Gestur terdakwa mantan Direktur Utama PT PLN Sofyan Basir saat mengikuti sidang perdana kasus dugaan suap pembangunan PLTU Riau-1 di Pengadilan Tipikor, Jakarta, Senin, 24 Juni 2019. Dalam kasus tersebut, Sofyan didakwa telah membantu transaksi berupa pemberian uang suap Rp 4,7 miliar kepada Wakil Ketua Komisi VII DPR, Eni Maulani Saragih dan mantan Sekretaris Jenderal Partai Golkar, Idrus Marham. TEMPO/Imam Sukamto
TEMPO.CO, Jakarta-Komisi Pemberantasan Korupsi menyebutkan peran mantan Direktur Perencaan Korporat PT Perusahaan Listrik Negara Nicke Widayawati dalam rasuah proyek PLTU Riau-1 yang menjerat Sofyan Basir menjadi terdakwa. Menurut KPK, Nicke pernah mendapatkan arahan dari bosnya di PLN tersebut menyangkut proyek ini.
Jaksa mengatakan Sofyan meminta perempuan yang kini menjabat Direktur Utama PT Pertamina itu untuk tetap mencantumkan proyek PLTU Riau-1 di dalam Rencana Usaha Pengadaan Tenaga Listrik 2017-2026. Permintaan itu awalnya datang dari Wakil Ketua Komisi Energi Dewan Perwakilan Rakyat Eni Maulani Saragih dan pengusaha Johannes Budisutrisno Kotjo.
"Terdakwa meminta Nicke Widyawati untuk menindaklanjuti permintaan tersebut," kata jaksa KPK, Budhi Sarumpaet, di Pengadilan Tindak Pidana Korupsi Jakarta, Senin, 24 Juni 2019.
Budhi menuturkan permintaan itu disampaikan Sofyan dalam sebuah pertemuan di Hotel Fairmont, Jakarta pada 2017. Sofyan, kata dia, mengajak Nicke dan Direktur Pengadaan Strategis 2 PLN Supangkat Iwan Santoso datang bertemu dengan Eni dan Kotjo di hotel itu.

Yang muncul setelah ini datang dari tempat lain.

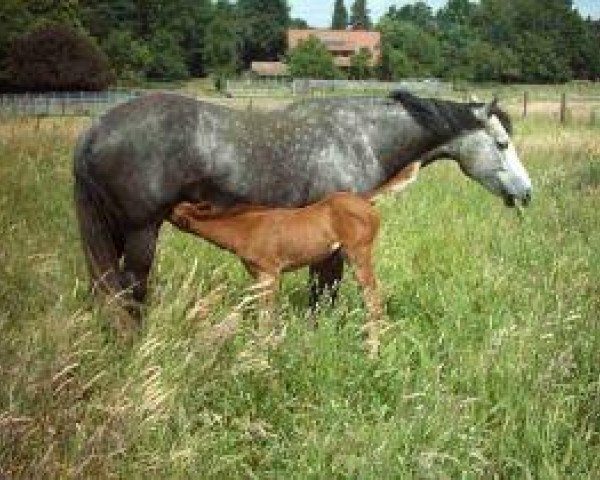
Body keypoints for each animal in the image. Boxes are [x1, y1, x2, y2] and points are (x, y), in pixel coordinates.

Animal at [74, 92, 528, 320]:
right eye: (502, 143)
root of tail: (96, 129)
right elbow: (325, 293)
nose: (527, 192)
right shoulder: (334, 245)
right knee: (129, 293)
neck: (359, 136)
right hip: (141, 234)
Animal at [169, 192, 384, 356]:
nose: (163, 209)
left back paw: (372, 352)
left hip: (358, 255)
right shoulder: (258, 275)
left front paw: (262, 351)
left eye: (173, 211)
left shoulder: (269, 272)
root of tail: (369, 205)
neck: (245, 228)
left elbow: (266, 314)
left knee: (372, 297)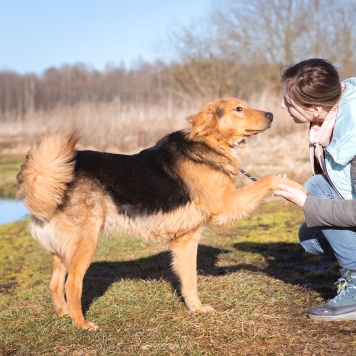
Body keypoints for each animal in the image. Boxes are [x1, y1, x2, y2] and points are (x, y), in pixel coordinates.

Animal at [16, 98, 306, 330]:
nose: (271, 114)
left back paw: (64, 316)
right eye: (239, 108)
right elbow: (268, 180)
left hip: (63, 251)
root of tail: (45, 174)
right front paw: (299, 188)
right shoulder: (225, 205)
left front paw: (196, 309)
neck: (209, 141)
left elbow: (189, 280)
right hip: (85, 244)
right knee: (71, 285)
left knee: (55, 284)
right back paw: (82, 324)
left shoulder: (186, 240)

Dalam pertemuan tersebut, Eni dan Kotjo meminta Sofyan supaya tetap mencantumkan proyek PLTU Riau-1 dalam RUPTL. Sofyan kemudian menyuruh anak buahnya menindaklanjuti permintaan kedua orang itu.
Nicke telah diperiksa sebanyak dua kali sebagai saksi dalam penyidikan kasus mantan bosnya. Seusai diperiksa, Nicke mengatakan ditanya soal jabatannya dan soal RUPTL.
Kotjo adalah pemilik saham Blackgold Natural Resources Ltd. Pengusaha yang pernah masuk daftar orang terkaya Indonesia ini mewakili sejumlah perusahaan untuk mendapatkan proyek pembangkit di Indonesia. Kotjo mendapatkan imbalan 2,5 persen dari total nilai proyek yang dia dapatkan.
Melalui Eni, ia melobi pihak PLN supaya perusahaan yang ia wakilkan mendapatkan proyek PLTU. Untuk dapat bantuan itu, Kotjo menyuap Eni Rp 4,75 miliar. Kotjo divonis bersalah dan dihukum 4,5 tahun di tingkat banding. Sementara Eni dihukum 6 tahun penjara.
Adapun Sofyan didakwa telah membantu Eni menerima uang suap itu. Sofyan, kata KPK, telah memfasilitasi pertemuan antara Eni, Kotjo dan belakangan Sekretaris Jenderal Idrus Marham untuk bertemu dengan jajaran direktur PLN. Pertemuan itu dilakukan untuk mempercepat tercapainya kesepakatan rencana proyek PLTU Riau-1. Padahal Sofyan mengetahui bahwa Eni dan Idrus bakal menerima suap dari Kotjo bila berhasil mendapat proyek PLTU Riau.
Atas dakwaan itu, Sofyan Basir mengajukan keberatan atau ekspsi. Pengacara Sofyan, Soesilo Aribowo mengatakan salah satu poin keberatan adalah jaksa gagal membuktikan Sofyan membantu Eni memperoleh duit suap. Sebab, kliennya memfasilitasi pertemuan-pertemuan setelah Eni mendapatkan janji suap dari Kotjo. "Dakwaan atas nama Sofyan Basir disusun secara tidak cermat, tidak lengkap dan tidak jelas,” kata Soesilo.